Megawati Ungkap Fakta Soeharto Tolak Pemakaman Bung Karno di TMP Kalibata
- account_circle melihatindonesia
- calendar_month Ming, 2 Nov 2025
- visibility 132
- comment 0 komentar

Kini, setelah lebih dari lima dekade, Megawati bersyukur makam Bung Karno di Blitar justru menjadi salah satu situs paling ramai dikunjungi oleh masyarakat, pelajar, dan tamu dari berbagai negara.
Jakarta | Presiden ke-5 Republik Indonesia, Megawati Soekarnoputri, mengenang masa-masa penuh duka ketika keluarga berjuang agar ayahnya, Presiden pertama RI Soekarno, dimakamkan secara layak setelah wafat pada tahun 1970.
Ia bercerita, keluarga sempat mengajukan permohonan kepada pemerintah Orde Baru agar Bung Karno dimakamkan di Taman Makam Pahlawan (TMP) Kalibata, namun permintaan itu ditolak oleh Presiden Soeharto yang saat itu berkuasa.
Megawati menyebut, perjuangan keluarga hanya untuk mengurus tempat pemakaman sang proklamator tidaklah mudah.
“Hanya untuk dimakamkan saja susahnya bukan main,” ujar Megawati dalam seminar internasional peringatan 70 tahun Konferensi Asia-Afrika (KAA) di Blitar, Jawa Timur, Sabtu, 1 November 2025.
Ia menuturkan bahwa karena penolakan itu, akhirnya Bung Karno dimakamkan di Blitar, bukan di TMP seperti kebanyakan pahlawan nasional.
Lokasi makam di Blitar tersebut awalnya merupakan taman pahlawan bagi para prajurit Pembela Tanah Air (PETA) yang gugur melawan penjajah.
Tempat yang dulunya kecil dan kurang terpelihara itu kini menjadi lokasi peristirahatan terakhir sang proklamator.
Megawati menjelaskan bahwa keputusan Presiden Soeharto menolak pemakaman ayahnya di TMP Kalibata memiliki makna simbolik tersendiri bagi keluarga Soekarno.
Ia menilai keputusan itu mencerminkan tekanan politik masa Orde Baru yang saat itu berupaya menghapus pengaruh dan warisan Bung Karno.
Meski begitu, Megawati justru menganggap keputusan tersebut sebagai simbol perjuangan yang menguatkan dirinya untuk terus melanjutkan semangat dan pemikiran ayahnya.
“Keputusan itu justru menjadi bagian dari perjuangan saya pribadi,” ujar Megawati.
Ia mengenang bagaimana Bung Karno selalu menanamkan pesan agar dirinya tetap berjuang menjaga warisan ideologi dan cita-cita kemerdekaan Indonesia.

> **Daftar Hasil Ekstraksi**:
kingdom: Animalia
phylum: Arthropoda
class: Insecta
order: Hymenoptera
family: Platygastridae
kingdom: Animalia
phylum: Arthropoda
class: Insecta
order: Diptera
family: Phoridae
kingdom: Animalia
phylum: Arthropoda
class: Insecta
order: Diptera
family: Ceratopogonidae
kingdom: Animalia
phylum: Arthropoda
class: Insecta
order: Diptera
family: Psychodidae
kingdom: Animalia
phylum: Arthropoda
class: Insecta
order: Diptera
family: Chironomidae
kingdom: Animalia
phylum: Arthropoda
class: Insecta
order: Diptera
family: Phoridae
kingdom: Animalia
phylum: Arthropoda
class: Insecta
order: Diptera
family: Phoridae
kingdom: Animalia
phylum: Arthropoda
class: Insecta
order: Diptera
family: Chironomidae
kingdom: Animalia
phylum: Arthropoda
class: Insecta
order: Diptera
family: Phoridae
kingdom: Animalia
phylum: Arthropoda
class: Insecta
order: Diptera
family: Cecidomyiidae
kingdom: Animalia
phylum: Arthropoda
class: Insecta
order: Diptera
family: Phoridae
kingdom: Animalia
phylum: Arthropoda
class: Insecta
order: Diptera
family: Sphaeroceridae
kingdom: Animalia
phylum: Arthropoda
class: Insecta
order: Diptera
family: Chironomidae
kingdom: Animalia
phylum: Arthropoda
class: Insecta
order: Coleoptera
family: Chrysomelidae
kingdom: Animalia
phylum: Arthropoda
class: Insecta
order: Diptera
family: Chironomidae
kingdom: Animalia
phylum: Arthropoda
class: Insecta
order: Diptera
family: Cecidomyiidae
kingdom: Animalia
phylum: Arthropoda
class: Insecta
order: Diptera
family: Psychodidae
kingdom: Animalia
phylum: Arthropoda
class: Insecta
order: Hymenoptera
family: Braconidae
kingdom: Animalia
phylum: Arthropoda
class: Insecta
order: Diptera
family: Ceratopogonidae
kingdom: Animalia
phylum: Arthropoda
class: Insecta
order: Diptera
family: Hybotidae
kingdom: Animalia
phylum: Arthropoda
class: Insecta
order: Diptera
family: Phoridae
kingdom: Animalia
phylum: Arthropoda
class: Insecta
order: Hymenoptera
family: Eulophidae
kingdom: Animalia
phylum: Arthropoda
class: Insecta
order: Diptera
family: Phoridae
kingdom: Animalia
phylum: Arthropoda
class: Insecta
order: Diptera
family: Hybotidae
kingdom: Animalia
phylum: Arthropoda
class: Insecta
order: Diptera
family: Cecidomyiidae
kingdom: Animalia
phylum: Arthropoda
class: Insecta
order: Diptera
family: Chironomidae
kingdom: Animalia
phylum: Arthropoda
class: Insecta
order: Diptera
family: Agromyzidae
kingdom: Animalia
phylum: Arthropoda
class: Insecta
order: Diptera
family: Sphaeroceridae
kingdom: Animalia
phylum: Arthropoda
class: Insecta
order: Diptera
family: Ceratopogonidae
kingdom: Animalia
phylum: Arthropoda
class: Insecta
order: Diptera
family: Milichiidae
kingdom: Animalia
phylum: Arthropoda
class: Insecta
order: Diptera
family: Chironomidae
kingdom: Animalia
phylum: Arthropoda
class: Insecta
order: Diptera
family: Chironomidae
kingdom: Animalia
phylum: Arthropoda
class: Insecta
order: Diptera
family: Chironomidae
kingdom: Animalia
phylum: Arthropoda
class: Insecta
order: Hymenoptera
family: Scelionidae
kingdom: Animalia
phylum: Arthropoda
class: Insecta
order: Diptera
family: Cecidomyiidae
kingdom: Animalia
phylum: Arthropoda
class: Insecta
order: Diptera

> **Tugas dan Latihan**:
• a. Jawab pertanyaan berikut berdasarkan artikel tentang pemakaman Bung Karno.
(i) Ke taman makam mana keluarga semula meminta agar Bung Karno dimakamkan?
(ii) Dalam acara apa Megawati menyampaikan ceritanya?
(iii) Bagi siapa lokasi makam di Blitar awalnya menjadi taman pahlawan?
• b. Tulis ulang dengan persis bagian artikel tentang pemakaman Bung Karno yang dimulai dari "Ia menuturkan bahwa" dan berlanjut sampai "terakhir sang proklamator.".
• c. Tolong lanjutkan artikel tentang pemakaman Bung Karno setelah kalimat terakhirnya.
Daftar tersebut tidak diperlukan.

> **Kunci Jawaban**:
• a.
(i) Taman Makam Pahlawan (TMP) Kalibata.
(ii) Seminar internasional peringatan 70 tahun Konferensi Asia-Afrika (KAA) di Blitar, Jawa Timur, Sabtu, 1 November 2025.
(iii) Para prajurit Pembela Tanah Air (PETA) yang gugur melawan penjajah.

• b.
Ia menuturkan bahwa karena penolakan itu, akhirnya Bung Karno dimakamkan di Blitar, bukan di TMP seperti kebanyakan pahlawan nasional.
Lokasi makam di Blitar tersebut awalnya merupakan taman pahlawan bagi para prajurit Pembela Tanah Air (PETA) yang gugur melawan penjajah.
Tempat yang dulunya kecil dan kurang terpelihara itu kini menjadi lokasi peristirahatan terakhir sang proklamator.

• c.
“Sampai akhir hayatnya pun beliau menuntut saya untuk tetap berjuang bagi dirinya sendiri,” ucapnya.
Kini, setelah lebih dari lima dekade, Megawati bersyukur makam Bung Karno di Blitar justru menjadi salah satu situs paling ramai dikunjungi oleh masyarakat, pelajar, dan tamu dari berbagai negara.
Ia menyebut tempat itu kini lebih dikenal sebagai “Makam Proklamator Bung Karno” yang menjadi simbol nasionalisme dan semangat perjuangan bangsa.
“Alhamdulillah, tempat ini sekarang menjadi sangat populer. Banyak orang datang ke sini dari berbagai daerah dan negara,” katanya.
Pada kesempatan tersebut, Megawati juga mengajak para akademisi dan delegasi dari 30 negara untuk tidak hanya mengenang sejarah, tetapi juga meneguhkan kembali nilai-nilai kemerdekaan yang diwariskan Bung Karno.
Menurut Megawati, Konferensi Asia-Afrika yang digagas ayahnya bukan hanya peristiwa diplomatik, melainkan tonggak kebangkitan solidaritas bangsa-bangsa dunia ketiga. “Bukan sekadar mengenang sejarah, tapi untuk meneguhkan kembali arah peradaban yang diwariskan oleh proklamator kemerdekaan Indonesia,” tegasnya.
Peringatan 70 tahun KAA di Blitar tersebut diawali dengan ziarah ke Makam Bung Karno oleh para delegasi dari 30 negara.
Mereka memberikan penghormatan kepada tokoh besar yang pada tahun 1955 menggagas gerakan solidaritas Asia-Afrika di Bandung, yang kelak menjadi dasar lahirnya Gerakan Non-Blok.(*)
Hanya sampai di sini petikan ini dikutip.